Keynote Speakers

Keynotes

  
Prof. Weisi Lin

FIEEE, FIET, CEng, Hon. FSIET
Associate Chair (Research)
School of Computer Science and Engineering
Nanyang Technological University, Singapore

 

 

Keynote: "Deep-learnt Features to Facilitate Image Compression and Computer Vision with an Integrated Framework"

Abstract: It has been long for image (or video) compression and computer vision to be two largely separate domains, and as a result, a computer vision task typically can only start after a whole image is decoded. This talk explores for intermediate deep-learnt visual features (rather than whole image/video) to be extracted and then coded, and this facilitates integration of signal compression and computer vision, accurate feature extraction, privacy preservation, flexible load distribution between edge and cloud, and green visual computing. It is hoped that the presentation can trigger more R&D in the related fields due to the nature of fundamental paradigm-shift in the proposed framework.

Short bio:
Lin Weisi is an active researcher in intelligent image processing, perception-based signal modelling and assessment, video compression, and multimedia communication. He had been the Lab Head, Visual Processing, in Institute for Infocomm Research (I2R),Singapore. He is a Professor in School of Computer Science and Engineering, Nanyang Technological University, where he also served as the Associate Chair (Research).
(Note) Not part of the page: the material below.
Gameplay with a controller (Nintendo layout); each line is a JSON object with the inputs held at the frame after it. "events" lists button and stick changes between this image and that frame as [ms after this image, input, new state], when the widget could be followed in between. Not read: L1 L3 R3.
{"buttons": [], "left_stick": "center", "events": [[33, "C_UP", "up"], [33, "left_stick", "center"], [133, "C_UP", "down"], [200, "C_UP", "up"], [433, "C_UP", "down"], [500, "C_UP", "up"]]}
He is a Fellow of IEEE and IET, and has been awarded Highly Cited Researcher 2019 and 2020 by Clarivate Analytics. He has elected as a Distinguished Lecturer in both IEEE Circuits and Systems Society (2016-17) and Asia-Pacific Signal and Information Processing Association (2012-13), and given keynote/invited/tutorial/panel talks in 30+ international conferences. He has been an Associate Editor for IEEE Trans. Image Process., IEEE Trans. Circuits Syst. Video Technol., IEEE Trans. Multimedia, IEEE Signal Process. Lett., Quality and User Experience, and J. Visual Commun. Image Represent. He also chaired the IEEE MMTC QoE Interest Group (2012-2014); he has been a TP Chair for IEEE ICME 2013, QoMEX 2014, PV 2015, PCM 2012 and IEEE VCIP 2017. He believes that good theory is practical, and has delivered 10+ major systems and modules for industrial deployment with the related technology developed.

    

  
Prof. Witold Pedrycz

IEEE Life Fellow
Canada Research Chair (CRC)
Computational Intelligence in the Department of Electrical and Computer Engineering
University of Alberta, Canada

 

 

Keynote: " Federated Learning, Knowledge Transfer, and Knowledge Distillation: Developments with Information Granules"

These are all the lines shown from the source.